買収成立後、蘇寧はデジタル化など万達百貨のサプライチェーンを改良する。
蘇寧側は具体的な買収額を明らかにしていない。
蘇寧が万達と関係を結ぶのはこれが初めてではない。2018年2月に蘇寧はテンセント(騰訊)、不動産開発大手の「融創中国(Sunac China)」らと共同で、「大連万達商業地産(万達商業)」に340億元(約5600億円)を出資している。このうち、「蘇寧雲商集団(Suning Commerce)」は95億元(約1560億円)または相当額の香港ドルを出資し、万達商業の株式約3.91%を取得するとしていた。
蘇寧電器集団傘下の蘇寧雲商による万達商業への出資と、蘇寧易購による万達百貨買収は、いずれも実店舗の集客力とリソースを狙ったものだ。トラフィック獲得コスト(TAC)が上昇した昨今、巨大企業はオフラインの集客経路拡大に乗り出している。この場合、最も重要なのは優れた集客チャネルを見つけ出して独占することであり、この点で万達集団傘下の商業施設や百貨店はまさに理想的だ。
公開情報によると、万達百貨が全国に展開する37店は、ほとんどが1-2級都市のビジネスエリア(CBD)または中心部にあり、会員数は400万人を超える。また、商業施設の「万達広場(ワンダ・プラザ)」の年間集客数は延べ32億人近い。
今回の買収により、万達百貨にも新規出店の道が開けた。張董事長は蘇寧の2019年春季活動計画会で、2019年に1万5000店を新規出店すると表明した。
より多く、より安定した集客力を手にし、顧客獲得コストを引き下げるために、巨大企業はこぞってカバーする分野を増やし、オンラインとオフラインという2つの異なるチャネルをつなげようとしている。

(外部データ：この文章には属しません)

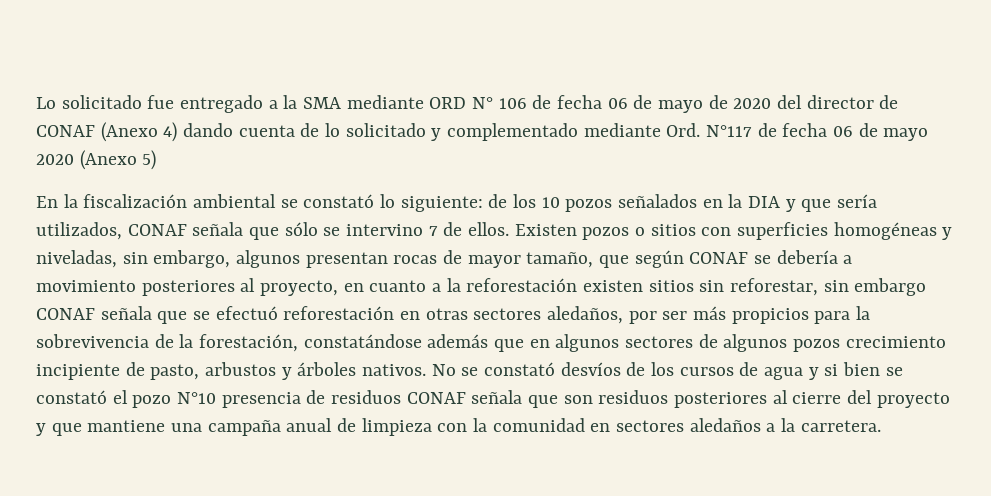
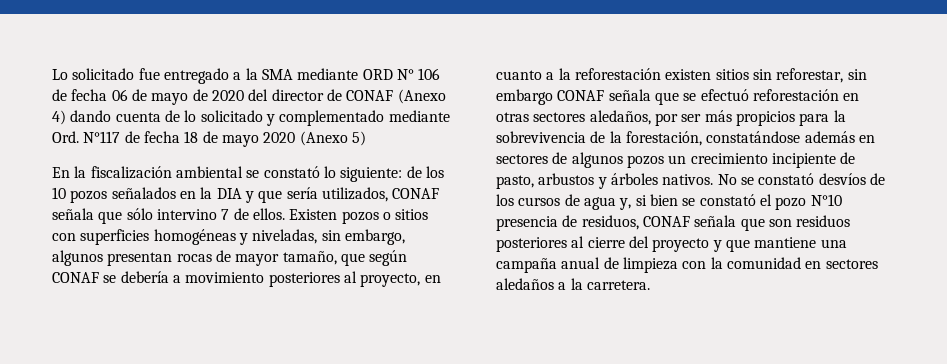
[833,126,854,137] 06 -> [184,131,199,143] 18
[323,227,341,236] se -> (153, 214) none
[494,334,620,352] que en algunos -> [858,135,875,143] en
(841, 345) none -> [668,155,687,164] un
[808,367,819,380] y -> [619,198,632,210] y,
[331,390,402,404] residuos -> [581,215,639,230] residuos,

競争は激しいものの、蘇寧がやはり規模の面で優勢だ。蘇寧は現時点で「蘇寧易購(Suning.com)」のほか、「蘇寧置業(Suning Real Estate)」、「蘇寧体育(Suning Sports)」、「蘇寧投資(Suning Investment)」、「蘇寧金融(Suning Financial Services)」も傘下に置く。さらに、EC企業にシフトする過程で、生活用品・雑貨などを扱う「蘇寧極物(JIWU)」、生鮮スーパー「蘇鮮生(Su Fresh)」、小売業向けクラウドサービス「蘇寧小売雲(Suning Retail Cloud)」など新業態も生み出している。